(Rendered page images)
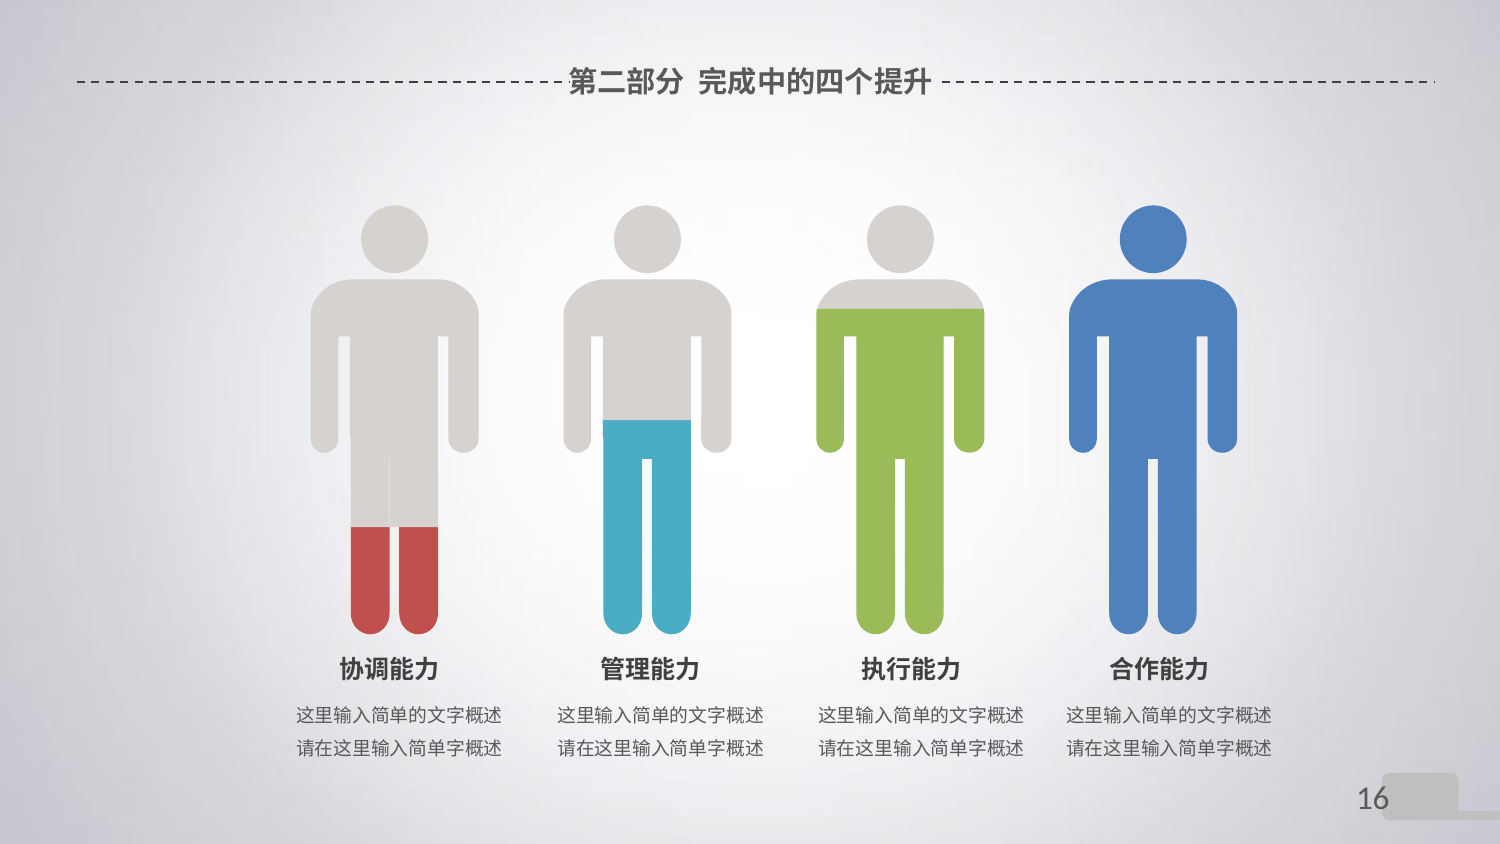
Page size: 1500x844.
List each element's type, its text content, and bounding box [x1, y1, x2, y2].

title 第二部分 完成中的四个提升 [18, 52, 1483, 110]
text_box 这里输入简单的文字概述请在这里输入简单字概述 [275, 684, 524, 767]
picture [0, 0, 1500, 844]
text_box 这里输入简单的文字概述请在这里输入简单字概述 [797, 684, 1045, 767]
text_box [816, 205, 985, 635]
text_box 管理能力 [585, 646, 716, 684]
text_box 这里输入简单的文字概述请在这里输入简单字概述 [536, 684, 785, 767]
text_box 合作能力 [1094, 646, 1225, 684]
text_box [1068, 205, 1238, 635]
picture [1376, 797, 1381, 807]
text_box 这里输入简单的文字概述请在这里输入简单字概述 [1045, 684, 1294, 767]
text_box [310, 205, 479, 635]
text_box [563, 205, 732, 635]
text_box 协调能力 [324, 646, 455, 684]
text_box 执行能力 [846, 646, 977, 684]
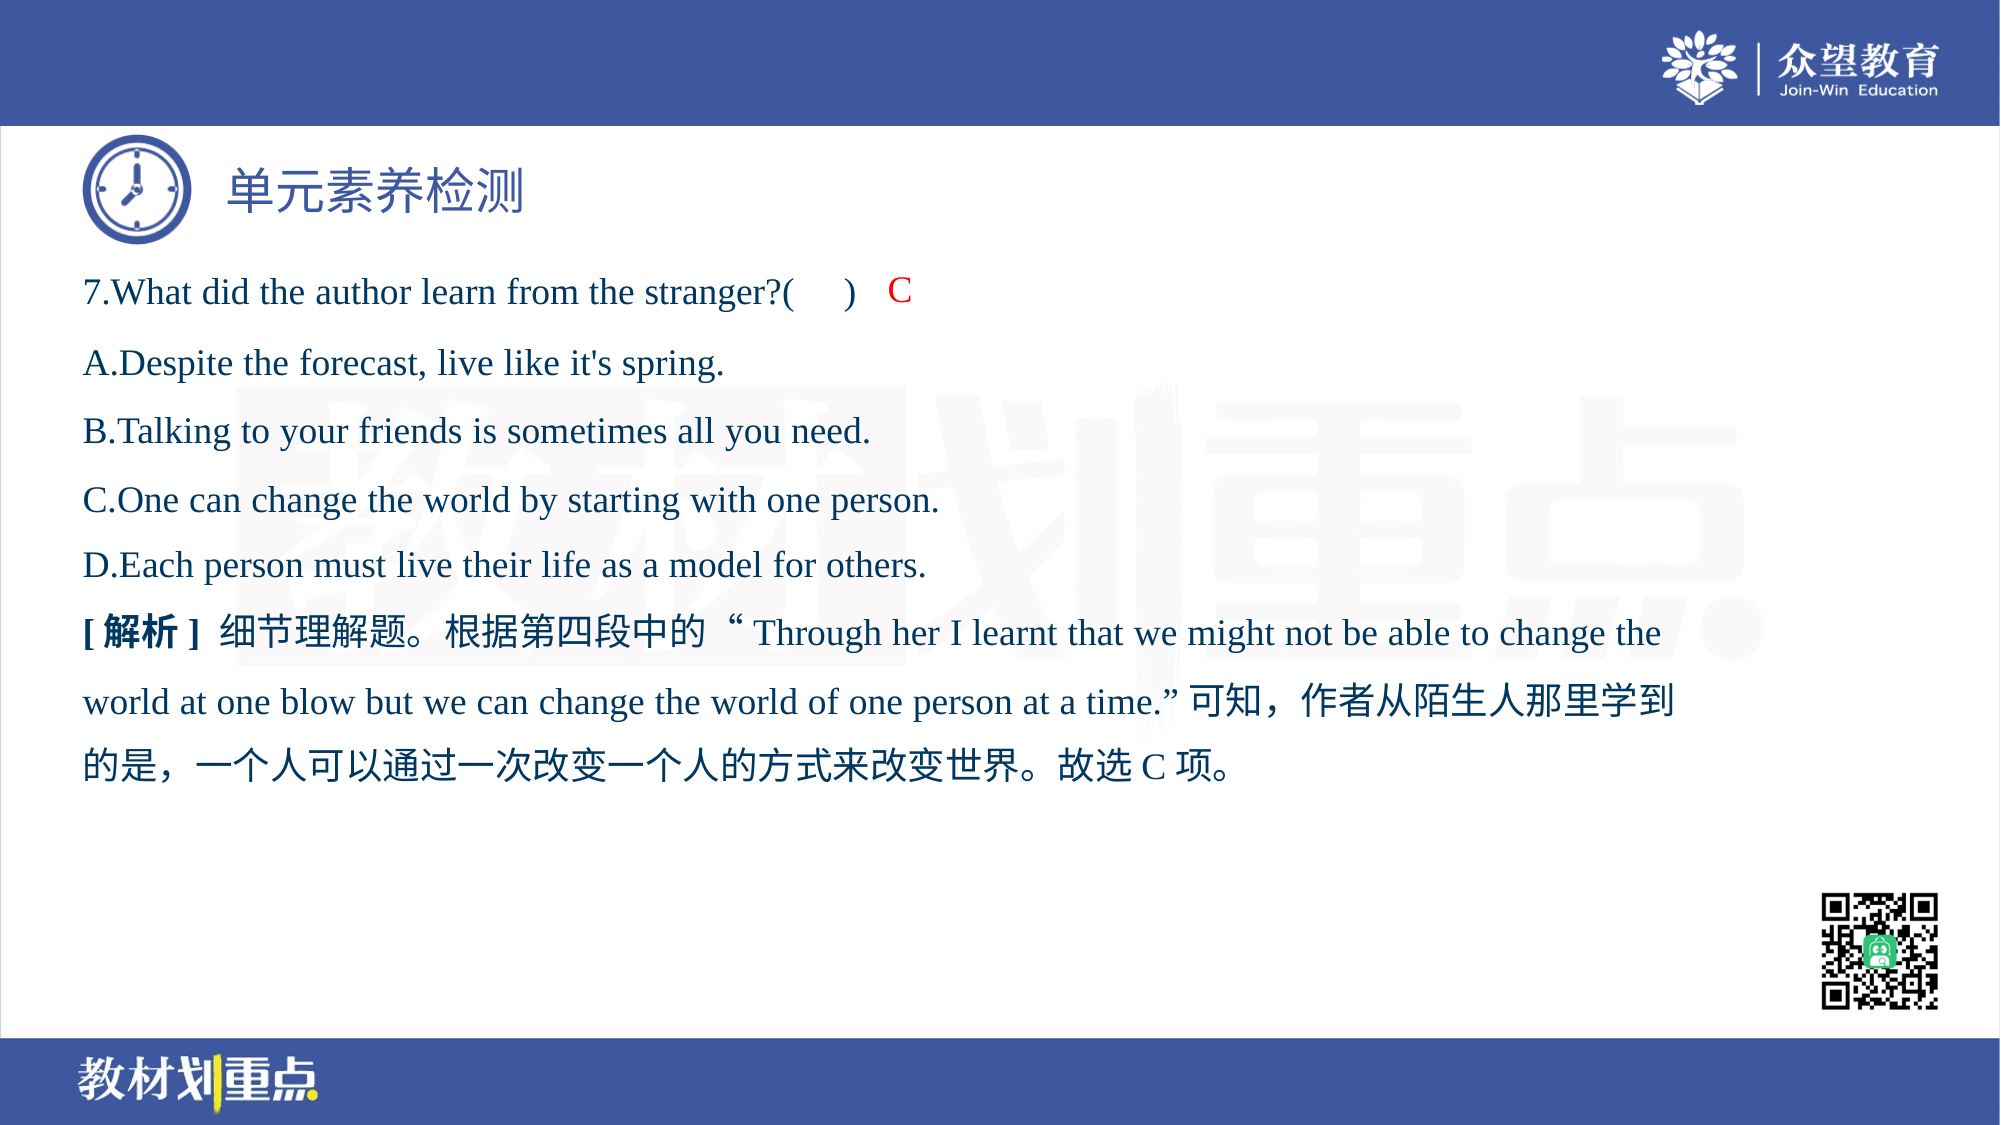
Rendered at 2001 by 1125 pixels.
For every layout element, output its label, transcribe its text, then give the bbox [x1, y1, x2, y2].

> Goal of the exercise
Repeat the data word for word; drop the pictures.

> Result
Page size: 1500x844.
List each element's type, its text content, and bounding box [x1, y1, x2, y2].

title 第二部分 完成中的四个提升 [18, 52, 1483, 110]
text_box 这里输入简单的文字概述请在这里输入简单字概述 [275, 684, 524, 767]
picture [0, 0, 1500, 844]
text_box 这里输入简单的文字概述请在这里输入简单字概述 [797, 684, 1045, 767]
text_box [816, 205, 985, 635]
text_box 管理能力 [585, 646, 716, 684]
text_box 这里输入简单的文字概述请在这里输入简单字概述 [536, 684, 785, 767]
text_box 合作能力 [1094, 646, 1225, 684]
text_box [1068, 205, 1238, 635]
picture [1376, 797, 1381, 807]
text_box 这里输入简单的文字概述请在这里输入简单字概述 [1045, 684, 1294, 767]
text_box [310, 205, 479, 635]
text_box [563, 205, 732, 635]
text_box 协调能力 [324, 646, 455, 684]
text_box 执行能力 [846, 646, 977, 684]
Rendered at 2001 by 1125 pixels.
For every layout element, output its label, transcribe its text, then give the bbox [x1, y1, x2, y2].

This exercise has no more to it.